■ READING PASSAGE ■
---------------
Dir: Paul Greengrass; Starring: Anders Danielsen Lie, Jonas Strand Gravli, Jon Øigarden, cert TBC, 143 mins

“You will die today. Marxists, liberals, members of the elite,” gun-toting, right-wing terrorist Anders Breivik (Anders Danielsen Lie) tells the terrified youngsters assembled on the Norwegian island of Utøya in Paul Greengrass’s new feature. It’s a chilling moment in a chilling film.

Somehow, though, Greengrass finds humanity amid the carnage. The film turns out to be as much about the battle for democratic ideals as it is about the blood that Breivik spills.

In the early scenes, the British director doesn’t skimp on the brutality. The first section of 22 July shows Breivik preparing and committing his twin attacks, first letting off a bomb outside the parliament building in Oslo and then driving to Utøya, posing as a policeman and massacring 69 people. (He killed 77 in all in the 2011 attacks, once the eight who died in the Oslo blast are factored in.)

These early scenes are riveting and gruesome, shot in that hyperrealistic documentary style that Greengrass honed on World In Action and uses so well. Then comes the aftermath, where Norwegian society tries to make sense of what has just happened. Breivik is in captivity. Badly wounded survivors are fighting for their lives.

Made for Netflix but also being given a cinema release, this is one of several recent films on the Utoya massacre, following on from Dutch director John Appel’s 2012 documentary Wrong Time, Wrong Place, and Norwegian filmmaker’s Erik Poppe’s U – July 22, which is also released in the UK this month.
---------------
■ MATERIAL PROVIDED ■
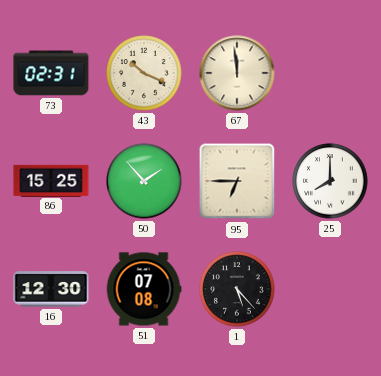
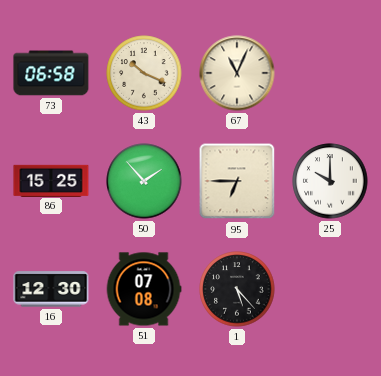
73: 02:31 -> 06:58
67: 11:59 -> 11:04
25: 8:00 -> 10:00
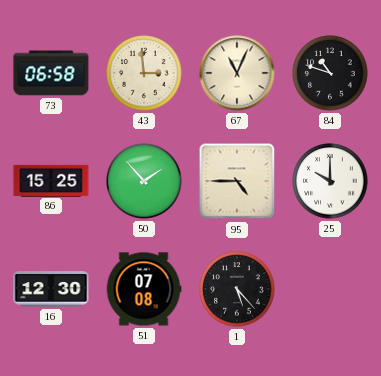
---------------
■ JOB ■
From the film review above, set down the passage starting at "Somehow, though, Greengrass" and ending at "are factored in.)", word for word.

■ COMPLETE RESPONSE ■
Somehow, though, Greengrass finds humanity amid the carnage. The film turns out to be as much about the battle for democratic ideals as it is about the blood that Breivik spills.

In the early scenes, the British director doesn’t skimp on the brutality. The first section of 22 July shows Breivik preparing and committing his twin attacks, first letting off a bomb outside the parliament building in Oslo and then driving to Utøya, posing as a policeman and massacring 69 people. (He killed 77 in all in the 2011 attacks, once the eight who died in the Oslo blast are factored in.)